Researchers retrospectively reviewed the quality assurance, robot-assisted radical cystectomy database to identify patients who developed ureteroenteric strictures. Data on demographics, perioperative outcomes and ureteroenteric stricture characteristics were reviewed.
Researchers used the Kaplan-Meier method to calculate time to ureteroenteric strictures and performed multivariable stepwise regression to assess predictors of ureteroenteric strictures.
At 1, 3 and 5 years after robot-assisted radical cystectomy, ureteroenteric strictures developed in 12, 16 and 19 percent of 51 patients (13 percent), respectively. All patients initially underwent endoscopic or percutaneous treatment, including 57 percent treated only endoscopically or percutaneously and 43 percent who required surgery, which was open repair in six and robot-assisted repair in 16.

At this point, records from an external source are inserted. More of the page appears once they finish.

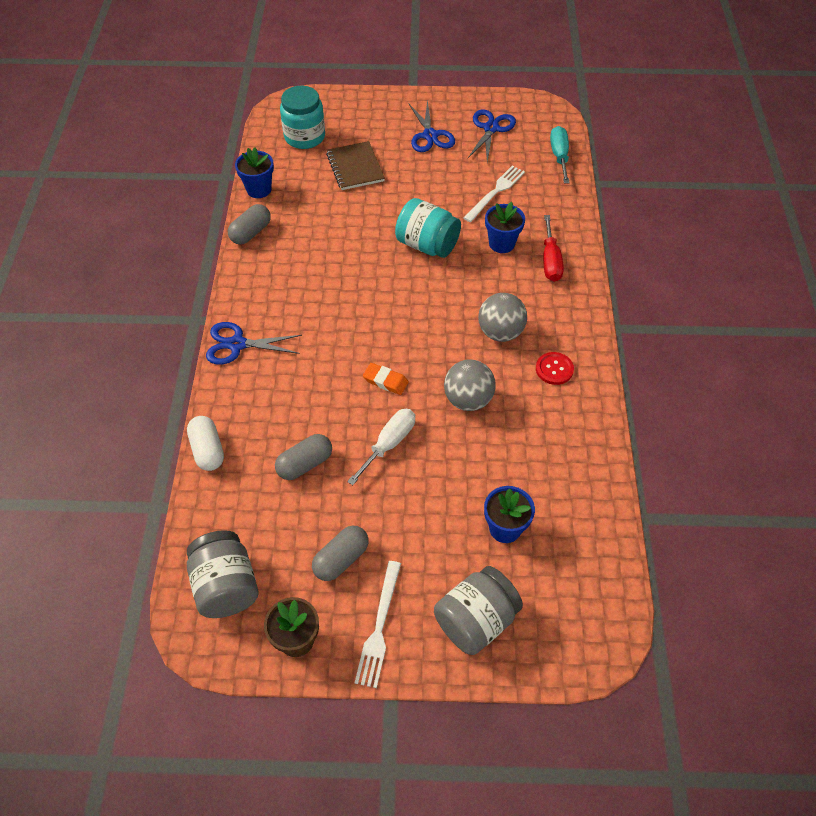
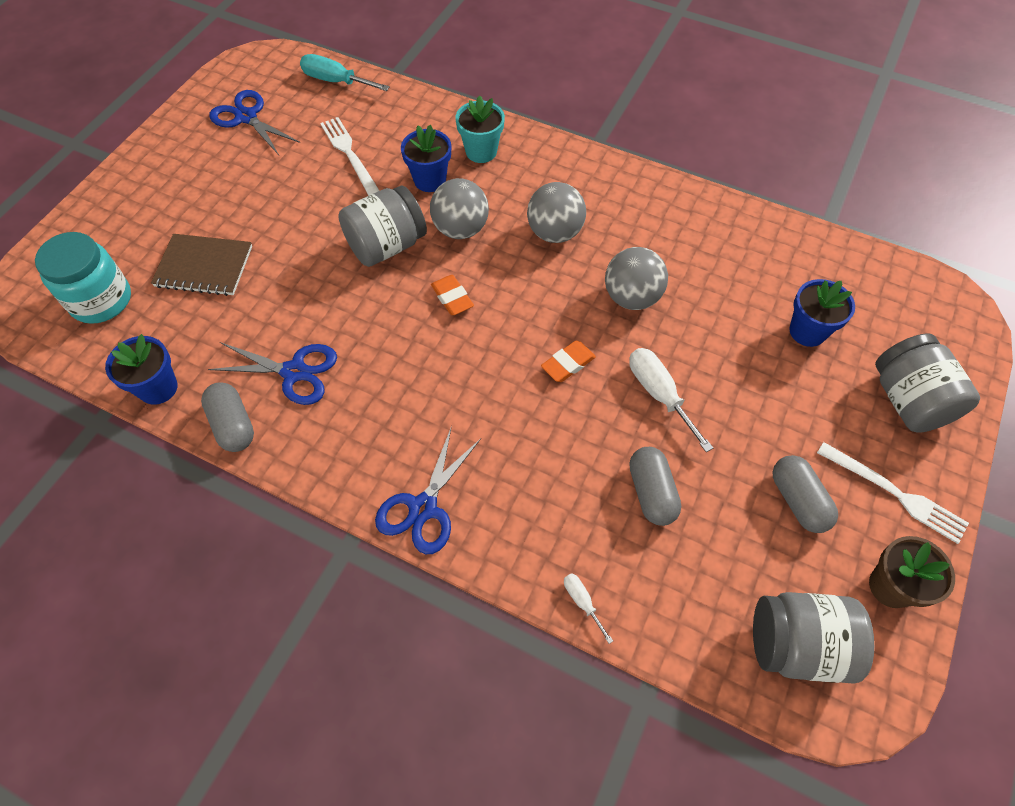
camera: 65 degrees left, 5 degrees up
(208, 450) = (582, 602): white capsule -> white screwdriver
(404, 296) = (452, 298): none -> orange eraser
(427, 245) = (386, 246): turquoise jar -> grey jar
(430, 135) = (211, 174): blue scissors -> blue scissors (294, 372)
(468, 278) = (460, 229): none -> grey ball
(550, 261) = (481, 151): red screwdriver -> turquoise flower pot
(554, 369) = (627, 209): red button -> none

A total of 33 patients (65 percent) were disease-free at a median follow-up of 23 months, including 13 after endoscopic or percutaneous treatment, 15 after robot-assisted repair and five after open revision. There were similar perioperative outcomes between open and robot-assisted revisions.
Multivariable analyses revealed that body mass index (BMI: odds ratio [OR], 1.07; 95 percent CI, 1.01 to 1.13; p=0.02), intracorporeal urinary diversion (OR, 3.28; 1.41 to 7.61; p=0.006), length of the right resected ureter (OR, 0.66; 0.50 to 0.88; p=0.004), estimated glomerular filtration rate 30 days after assisted radical cystectomy (OR, 0.85; 0.74 to 0.98; p=0.03), urinary tract infection (OR, 2.68; 1.31 to 5.49; p=0.007) and leakage (OR, 3.85; 1.05 to 14.1; p=0.04) predicted ureteroenteric strictures.
Male gender (OR, 0.19; 0.04 to 0.96; p=0.04) and higher BMI (OR, 0.85; 0.72 to 0.996; p=0.05) correlated with lower odds of successful endoscopic management.
“Surgical revision can provide a definitive management with comparable outcomes for open and robotic repairs,” according to researchers.